• [AIM OF THE TASK] Below is a listing. Write out exactly its lines between the one holding "28 323 136.6" and the one holding "362 94 2.09", inclusive.

• [INFORMATION PROVIDED]
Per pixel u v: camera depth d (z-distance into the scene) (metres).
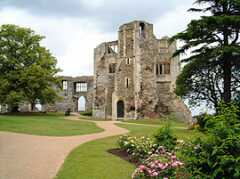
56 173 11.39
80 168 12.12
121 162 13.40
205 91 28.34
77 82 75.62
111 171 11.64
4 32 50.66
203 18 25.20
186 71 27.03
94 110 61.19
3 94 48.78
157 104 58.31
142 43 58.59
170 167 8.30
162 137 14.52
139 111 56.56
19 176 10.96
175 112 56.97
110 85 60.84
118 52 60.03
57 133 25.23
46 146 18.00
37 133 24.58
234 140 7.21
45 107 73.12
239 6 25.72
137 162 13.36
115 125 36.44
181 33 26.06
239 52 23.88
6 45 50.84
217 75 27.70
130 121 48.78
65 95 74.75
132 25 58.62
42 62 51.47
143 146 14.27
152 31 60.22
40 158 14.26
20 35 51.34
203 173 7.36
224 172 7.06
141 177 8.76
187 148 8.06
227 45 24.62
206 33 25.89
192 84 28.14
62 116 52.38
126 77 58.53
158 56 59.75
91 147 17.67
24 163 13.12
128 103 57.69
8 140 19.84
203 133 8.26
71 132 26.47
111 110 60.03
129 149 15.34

--

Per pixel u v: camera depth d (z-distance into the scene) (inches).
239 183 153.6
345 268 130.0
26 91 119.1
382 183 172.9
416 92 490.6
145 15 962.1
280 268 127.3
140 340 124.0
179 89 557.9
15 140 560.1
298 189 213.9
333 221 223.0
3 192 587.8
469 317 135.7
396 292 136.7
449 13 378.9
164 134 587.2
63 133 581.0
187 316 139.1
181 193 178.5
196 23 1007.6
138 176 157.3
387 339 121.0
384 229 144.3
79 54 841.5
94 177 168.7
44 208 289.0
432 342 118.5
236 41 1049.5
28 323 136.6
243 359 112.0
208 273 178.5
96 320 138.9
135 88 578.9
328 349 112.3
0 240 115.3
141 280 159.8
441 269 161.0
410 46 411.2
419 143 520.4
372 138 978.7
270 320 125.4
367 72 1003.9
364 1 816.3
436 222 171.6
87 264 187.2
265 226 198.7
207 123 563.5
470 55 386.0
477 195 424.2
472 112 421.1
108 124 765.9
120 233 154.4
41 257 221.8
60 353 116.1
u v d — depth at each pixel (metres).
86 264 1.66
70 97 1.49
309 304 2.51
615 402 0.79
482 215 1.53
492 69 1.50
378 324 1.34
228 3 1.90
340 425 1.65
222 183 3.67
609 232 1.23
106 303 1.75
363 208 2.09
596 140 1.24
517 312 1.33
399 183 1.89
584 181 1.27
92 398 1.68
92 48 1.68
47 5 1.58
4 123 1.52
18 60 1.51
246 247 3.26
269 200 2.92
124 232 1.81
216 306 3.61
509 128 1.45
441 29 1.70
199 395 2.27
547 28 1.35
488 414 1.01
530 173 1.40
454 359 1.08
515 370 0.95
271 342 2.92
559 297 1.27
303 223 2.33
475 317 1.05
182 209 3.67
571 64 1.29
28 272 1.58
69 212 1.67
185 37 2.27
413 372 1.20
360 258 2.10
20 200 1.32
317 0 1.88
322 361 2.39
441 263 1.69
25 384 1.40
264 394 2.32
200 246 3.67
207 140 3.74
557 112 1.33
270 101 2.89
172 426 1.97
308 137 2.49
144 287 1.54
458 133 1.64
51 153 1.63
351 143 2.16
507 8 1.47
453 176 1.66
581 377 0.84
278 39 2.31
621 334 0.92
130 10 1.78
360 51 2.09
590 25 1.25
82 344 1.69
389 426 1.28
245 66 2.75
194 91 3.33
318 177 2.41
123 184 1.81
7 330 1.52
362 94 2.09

• [RESPONSE AREA]
28 323 136.6
243 359 112.0
208 273 178.5
96 320 138.9
135 88 578.9
328 349 112.3
0 240 115.3
141 280 159.8
441 269 161.0
410 46 411.2
419 143 520.4
372 138 978.7
270 320 125.4
367 72 1003.9
364 1 816.3
436 222 171.6
87 264 187.2
265 226 198.7
207 123 563.5
470 55 386.0
477 195 424.2
472 112 421.1
108 124 765.9
120 233 154.4
41 257 221.8
60 353 116.1
u v d — depth at each pixel (metres).
86 264 1.66
70 97 1.49
309 304 2.51
615 402 0.79
482 215 1.53
492 69 1.50
378 324 1.34
228 3 1.90
340 425 1.65
222 183 3.67
609 232 1.23
106 303 1.75
363 208 2.09
596 140 1.24
517 312 1.33
399 183 1.89
584 181 1.27
92 398 1.68
92 48 1.68
47 5 1.58
4 123 1.52
18 60 1.51
246 247 3.26
269 200 2.92
124 232 1.81
216 306 3.61
509 128 1.45
441 29 1.70
199 395 2.27
547 28 1.35
488 414 1.01
530 173 1.40
454 359 1.08
515 370 0.95
271 342 2.92
559 297 1.27
303 223 2.33
475 317 1.05
182 209 3.67
571 64 1.29
28 272 1.58
69 212 1.67
185 37 2.27
413 372 1.20
360 258 2.10
20 200 1.32
317 0 1.88
322 361 2.39
441 263 1.69
25 384 1.40
264 394 2.32
200 246 3.67
207 140 3.74
557 112 1.33
270 101 2.89
172 426 1.97
308 137 2.49
144 287 1.54
458 133 1.64
51 153 1.63
351 143 2.16
507 8 1.47
453 176 1.66
581 377 0.84
278 39 2.31
621 334 0.92
130 10 1.78
360 51 2.09
590 25 1.25
82 344 1.69
389 426 1.28
245 66 2.75
194 91 3.33
318 177 2.41
123 184 1.81
7 330 1.52
362 94 2.09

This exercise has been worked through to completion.